[Extracted text]
== == ==

I’ve been proud of some of the progress we’ve made in revitalizing our downtown and in making it a better place.

However, even with said progress, we are always seemingly a step behind our neighbors in Jeffersonville. We have yet to fully embrace Speck’s downtown two-way street proposals, which would make our downtown more livable, and slow down traffic incurred by the tolled bridges.

But besides this major issue, I see another issue which will put us at a major disadvantage with our neighbors in Jeffersonville and Louisville.

As we all know, Louisville has made a major announcement that the city is working with Google to bring Fiber to Louisville, offering speeds 100 times faster than the national broadband average.

There was much excitement among many for the benefits it will bring. It will make Louisville more attractive to high tech businesses and offer residents a better choice than Time Warner and AT&T Uverse. It will also force these companies to lower their prices and increase speeds to compete. Many of my friends were excited, but the resounding question was “Will New Albany get Google Fiber?”

While we are considered part of the Louisville Metropolitan Area and receive the same broadband providers, I find this possibility to be remote, meaning we will receive none of the benefits enjoyed by our neighbors.

Once again we’ll be behind, but it doesn’t have to be this way. I want to know from whomever is running for Mayor and those who are running for city council seats: Will you do what it takes to bring Fiber to this city?

== == ==

[Your tasks]
1 – In the piece about New Albany and Google Fiber, how much faster than the national broadband average is Fiber said to be?
2 – Carry on the piece about New Albany and Google Fiber, picking up right after its final sentence.

[Given information]

== == ==

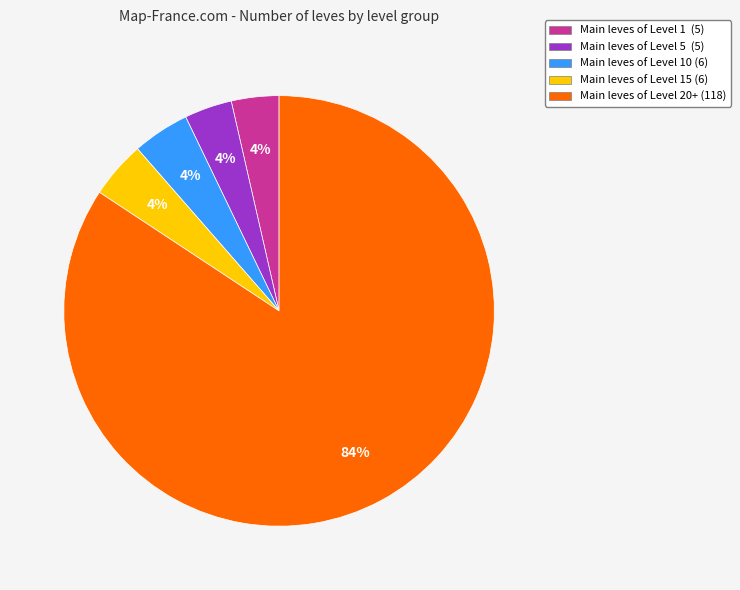

Which slice is the largest?

Main leves of Level 20+ (118)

== == ==

[Your written answers]
1 – 100 times faster.

2 –
We cannot allow ourselves to lose the next Indatus. This means we need a city government to work with the Mayor of Louisville and Google to find a path to making this happen, even if that includes paying for some the construction fees to make it possible. Nothing should be off the table.

As I write today I want a declaration of position from all candidates running for Mayor or city government seats. This city is important to me and I want to see it invest in our future because I’m invested in it.

I can tell you some are willing to leave this city because of these disadvantages, many of whom live here and work and Louisville. In fact, the previous owner of my home sold the house for that very reason. He didn’t want to deal with the traffic from the tolled bridges.

I also work in Louisville, but stand firm in living here, though not the same can be said of everyone else.

We can and should mitigate these disadvantages. Don’t leave this city behind while our neighbors move forward.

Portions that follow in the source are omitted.